## [Available records]
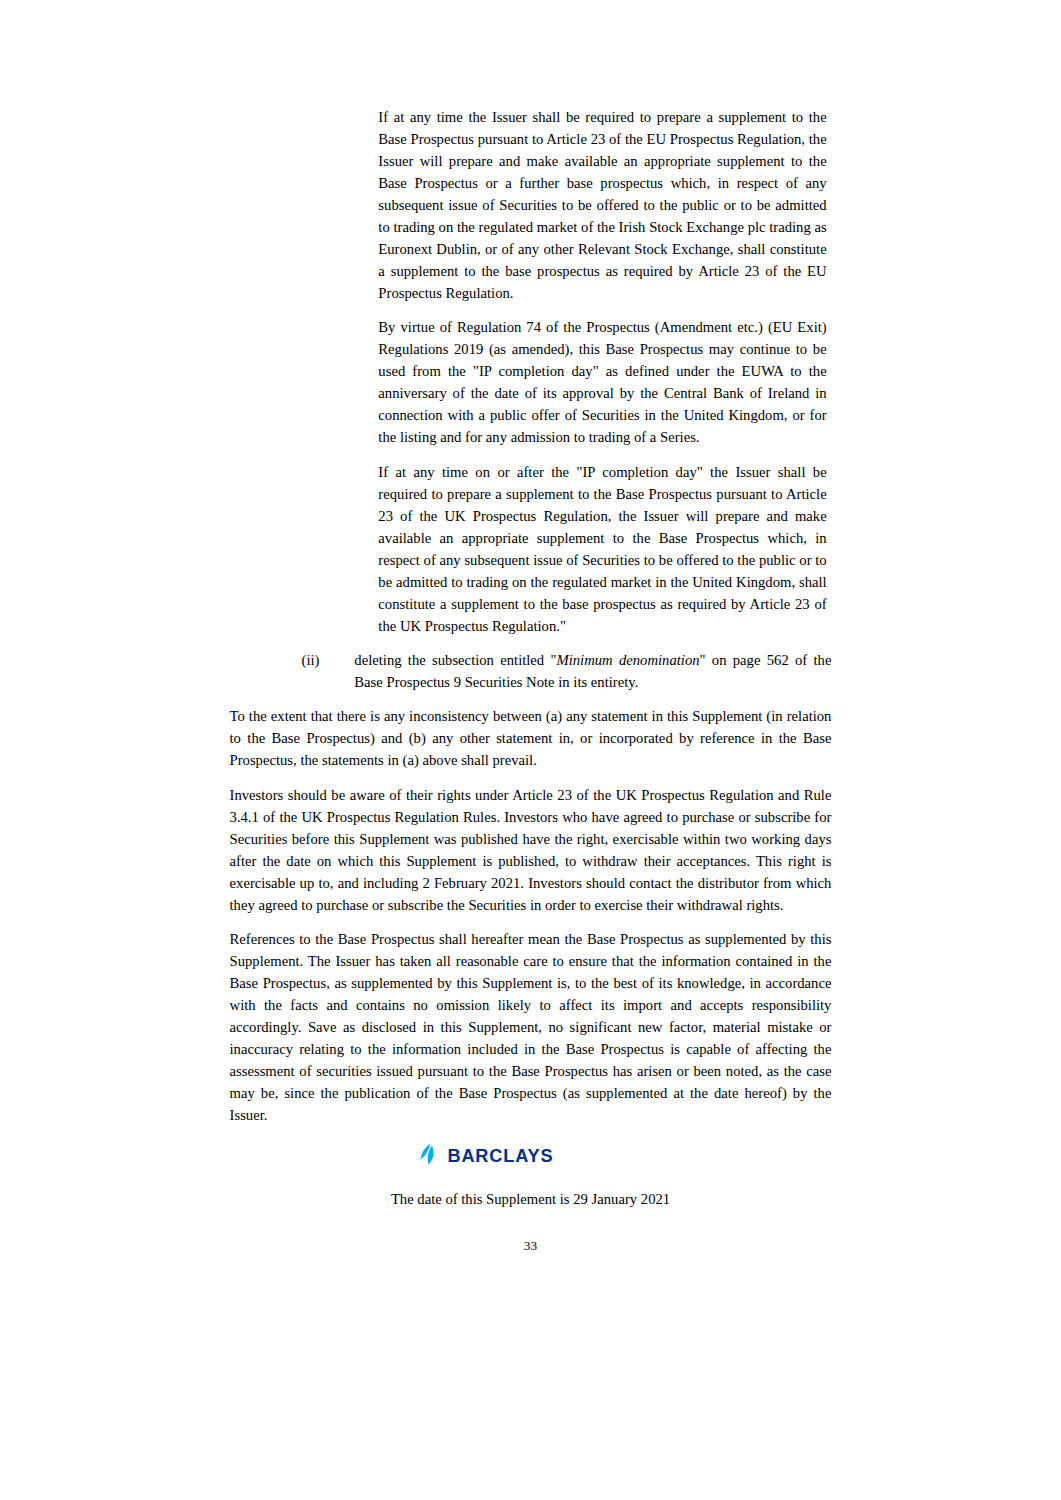If at any time the Issuer shall be required to prepare a supplement to the Base Prospectus pursuant to Article 23 of the EU Prospectus Regulation, the Issuer will prepare and make available an appropriate supplement to the Base Prospectus or a further base prospectus which, in respect of any subsequent issue of Securities to be offered to the public or to be admitted to trading on the regulated market of the Irish Stock Exchange plc trading as Euronext Dublin, or of any other Relevant Stock Exchange, shall constitute a supplement to the base prospectus as required by Article 23 of the EU Prospectus Regulation.
By virtue of Regulation 74 of the Prospectus (Amendment etc.) (EU Exit) Regulations 2019 (as amended), this Base Prospectus may continue to be used from the "IP completion day" as defined under the EUWA to the anniversary of the date of its approval by the Central Bank of Ireland in connection with a public offer of Securities in the United Kingdom, or for the listing and for any admission to trading of a Series.
If at any time on or after the "IP completion day" the Issuer shall be required to prepare a supplement to the Base Prospectus pursuant to Article 23 of the UK Prospectus Regulation, the Issuer will prepare and make available an appropriate supplement to the Base Prospectus which, in respect of any subsequent issue of Securities to be offered to the public or to be admitted to trading on the regulated market in the United Kingdom, shall constitute a supplement to the base prospectus as required by Article 23 of the UK Prospectus Regulation."
(ii)
deleting the subsection entitled "Minimum denomination" on page 562 of the Base Prospectus 9 Securities Note in its entirety.
To the extent that there is any inconsistency between (a) any statement in this Supplement (in relation to the Base Prospectus) and (b) any other statement in, or incorporated by reference in the Base Prospectus, the statements in (a) above shall prevail.
Investors should be aware of their rights under Article 23 of the UK Prospectus Regulation and Rule 3.4.1 of the UK Prospectus Regulation Rules. Investors who have agreed to purchase or subscribe for Securities before this Supplement was published have the right, exercisable within two working days after the date on which this Supplement is published, to withdraw their acceptances. This right is exercisable up to, and including 2 February 2021. Investors should contact the distributor from which they agreed to purchase or subscribe the Securities in order to exercise their withdrawal rights.
References to the Base Prospectus shall hereafter mean the Base Prospectus as supplemented by this Supplement. The Issuer has taken all reasonable care to ensure that the information contained in the Base Prospectus, as supplemented by this Supplement is, to the best of its knowledge, in accordance with the facts and contains no omission likely to affect its import and accepts responsibility accordingly. Save as disclosed in this Supplement, no significant new factor, material mistake or inaccuracy relating to the information included in the Base Prospectus is capable of affecting the assessment of securities issued pursuant to the Base Prospectus has arisen or been noted, as the case may be, since the publication of the Base Prospectus (as supplemented at the date hereof) by the Issuer.
The date of this Supplement is 29 January 2021
33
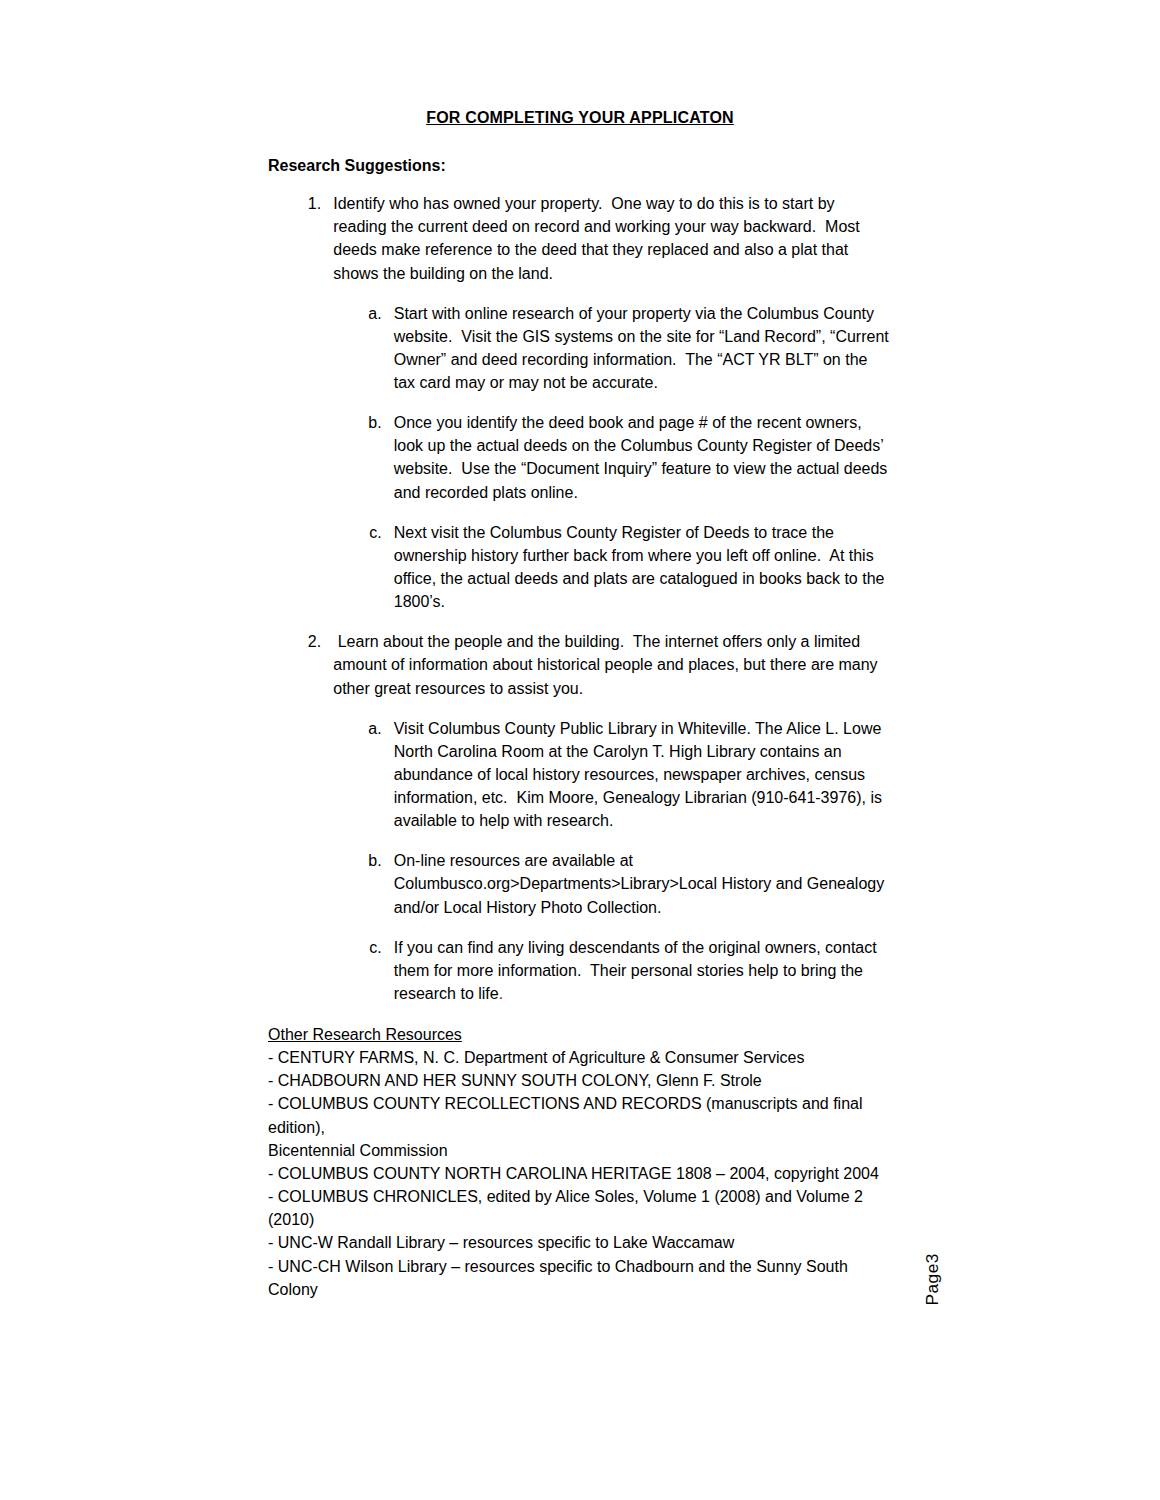FOR COMPLETING YOUR APPLICATON
Research Suggestions:
Identify who has owned your property. One way to do this is to start by reading the current deed on record and working your way backward. Most deeds make reference to the deed that they replaced and also a plat that shows the building on the land.
Start with online research of your property via the Columbus County website. Visit the GIS systems on the site for “Land Record”, “Current Owner” and deed recording information. The “ACT YR BLT” on the tax card may or may not be accurate.
Once you identify the deed book and page # of the recent owners, look up the actual deeds on the Columbus County Register of Deeds’ website. Use the “Document Inquiry” feature to view the actual deeds and recorded plats online.
Next visit the Columbus County Register of Deeds to trace the ownership history further back from where you left off online. At this office, the actual deeds and plats are catalogued in books back to the 1800’s.
Learn about the people and the building. The internet offers only a limited amount of information about historical people and places, but there are many other great resources to assist you.
Visit Columbus County Public Library in Whiteville. The Alice L. Lowe North Carolina Room at the Carolyn T. High Library contains an abundance of local history resources, newspaper archives, census information, etc. Kim Moore, Genealogy Librarian (910-641-3976), is available to help with research.
On-line resources are available at Columbusco.org>Departments>Library>Local History and Genealogy and/or Local History Photo Collection.
If you can find any living descendants of the original owners, contact them for more information. Their personal stories help to bring the research to life.
Other Research Resources
- CENTURY FARMS, N. C. Department of Agriculture & Consumer Services
- CHADBOURN AND HER SUNNY SOUTH COLONY, Glenn F. Strole
- COLUMBUS COUNTY RECOLLECTIONS AND RECORDS (manuscripts and final edition),
Bicentennial Commission
- COLUMBUS COUNTY NORTH CAROLINA HERITAGE 1808 – 2004, copyright 2004
- COLUMBUS CHRONICLES, edited by Alice Soles, Volume 1 (2008) and Volume 2 (2010)
- UNC-W Randall Library – resources specific to Lake Waccamaw
- UNC-CH Wilson Library – resources specific to Chadbourn and the Sunny South Colony
Page3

## [Instructions to follow]
Show all lines in the entries above where the word "under" appears.

## [Exercise response]
By virtue of Regulation 74 of the Prospectus (Amendment etc.) (EU Exit) Regulations 2019 (as amended), this Base Prospectus may continue to be used from the "IP completion day" as defined under the EUWA to the anniversary of the date of its approval by the Central Bank of Ireland in connection with a public offer of Securities in the United Kingdom, or for the listing and for any admission to trading of a Series.
Investors should be aware of their rights under Article 23 of the UK Prospectus Regulation and Rule 3.4.1 of the UK Prospectus Regulation Rules. Investors who have agreed to purchase or subscribe for Securities before this Supplement was published have the right, exercisable within two working days after the date on which this Supplement is published, to withdraw their acceptances. This right is exercisable up to, and including 2 February 2021. Investors should contact the distributor from which they agreed to purchase or subscribe the Securities in order to exercise their withdrawal rights.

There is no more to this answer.